From 0156c1f3fba9ad4b059c7bf3721564f414ce7be0 Mon Sep 17 00:00:00 2001
From: ppraneth <pranethparuchuri@gmail.com>
Date: Sun, 21 Jun 2026 14:54:50 +0530
Subject: [PATCH 5/5] minor fix

---
 src/torchjd/scalarization/README.md | 14 +++++++-------
 1 file changed, 7 insertions(+), 7 deletions(-)

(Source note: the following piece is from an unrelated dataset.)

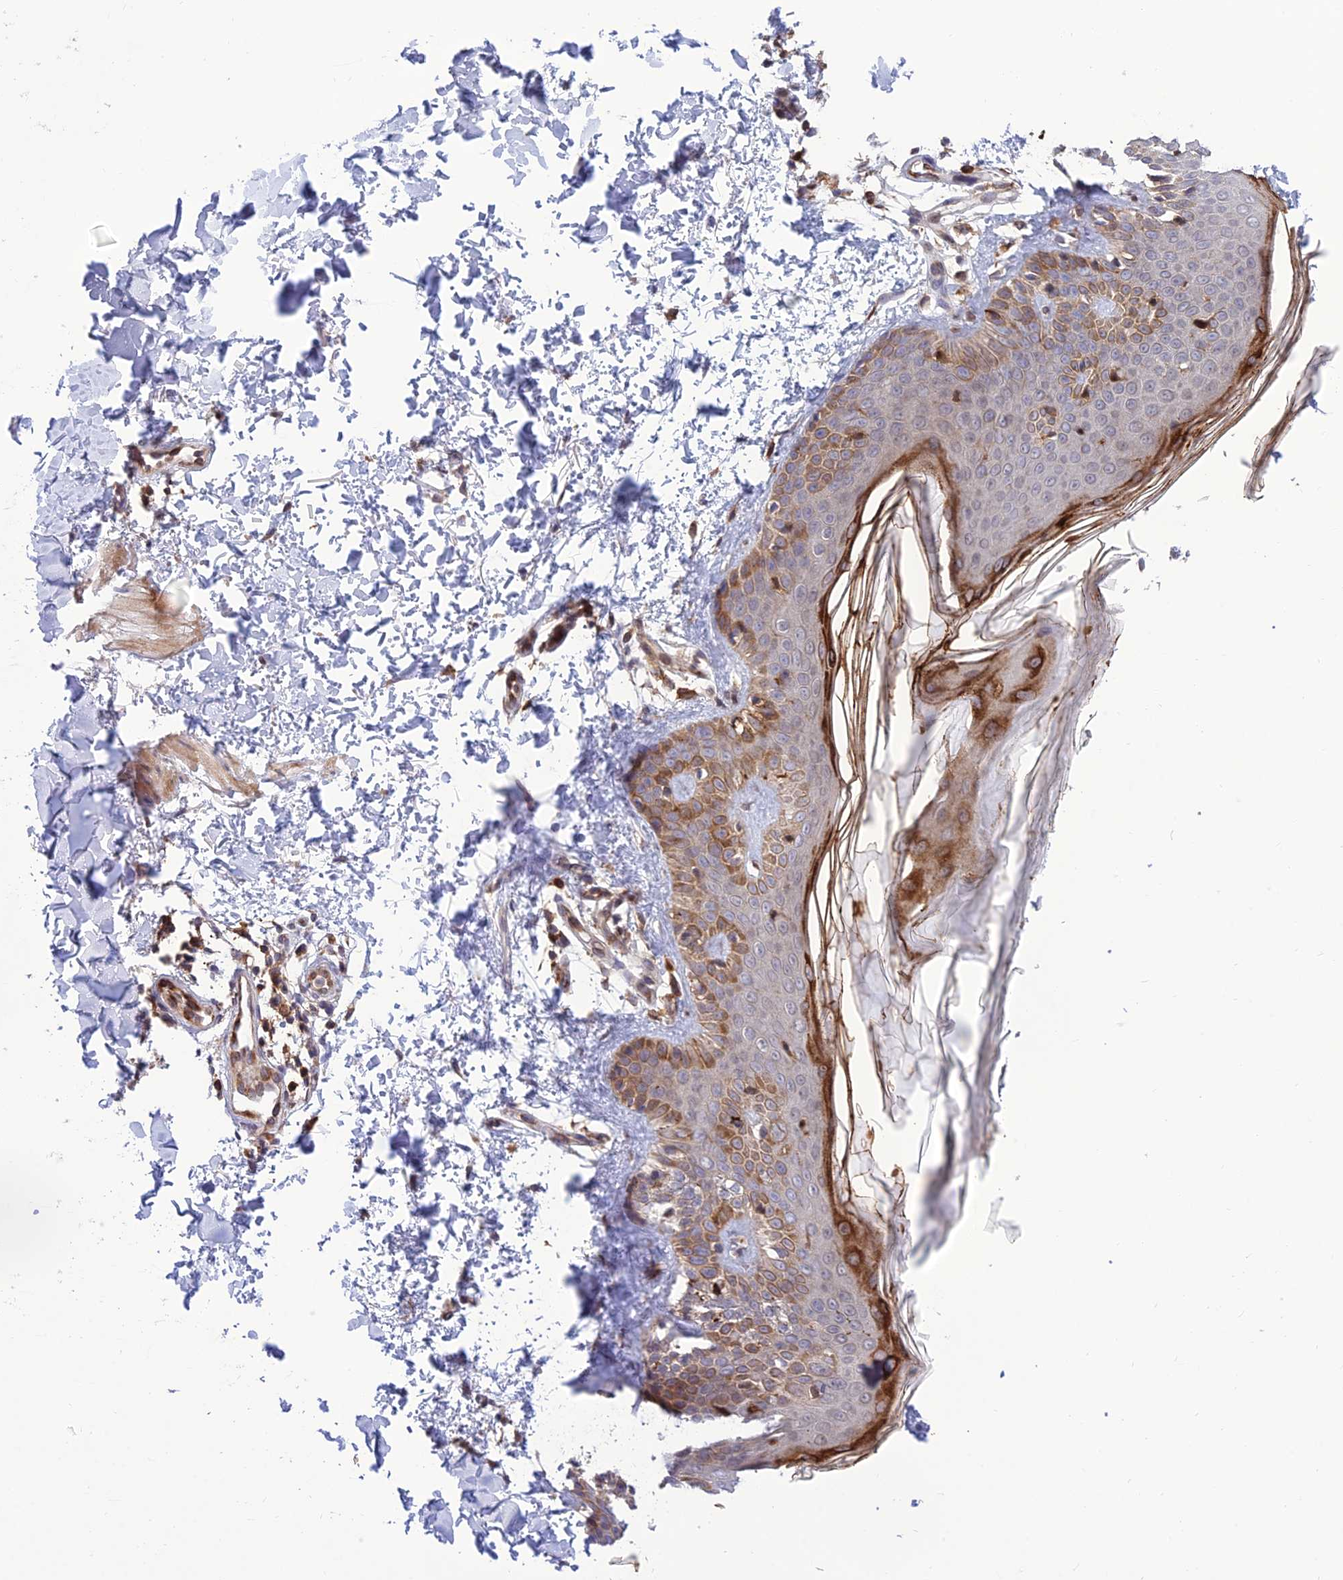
{"staining": {"intensity": "moderate", "quantity": ">75%", "location": "cytoplasmic/membranous"}, "tissue": "skin", "cell_type": "Fibroblasts", "image_type": "normal", "snomed": [{"axis": "morphology", "description": "Normal tissue, NOS"}, {"axis": "topography", "description": "Skin"}], "caption": "High-power microscopy captured an immunohistochemistry (IHC) photomicrograph of benign skin, revealing moderate cytoplasmic/membranous positivity in approximately >75% of fibroblasts.", "gene": "FAM76A", "patient": {"sex": "male", "age": 37}}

diff --git a/src/torchjd/scalarization/README.md b/src/torchjd/scalarization/README.md
index f72b750c..3aef1561 100644
--- a/src/torchjd/scalarization/README.md
+++ b/src/torchjd/scalarization/README.md
@@ -8,10 +8,11 @@ full API, see [torchjd.org](https://torchjd.org/latest/docs/scalarization/).
 
 ## The abstraction
 
-A scalarizer captures a single decision: **how to collapse a vector of objective values into one
-scalar to minimize**, using only those values. It is the value-level counterpart of an aggregator,
-which makes the same kind of decision at the gradient level. Everything after it (backpropagation,
-the optimizer step) is standard PyTorch.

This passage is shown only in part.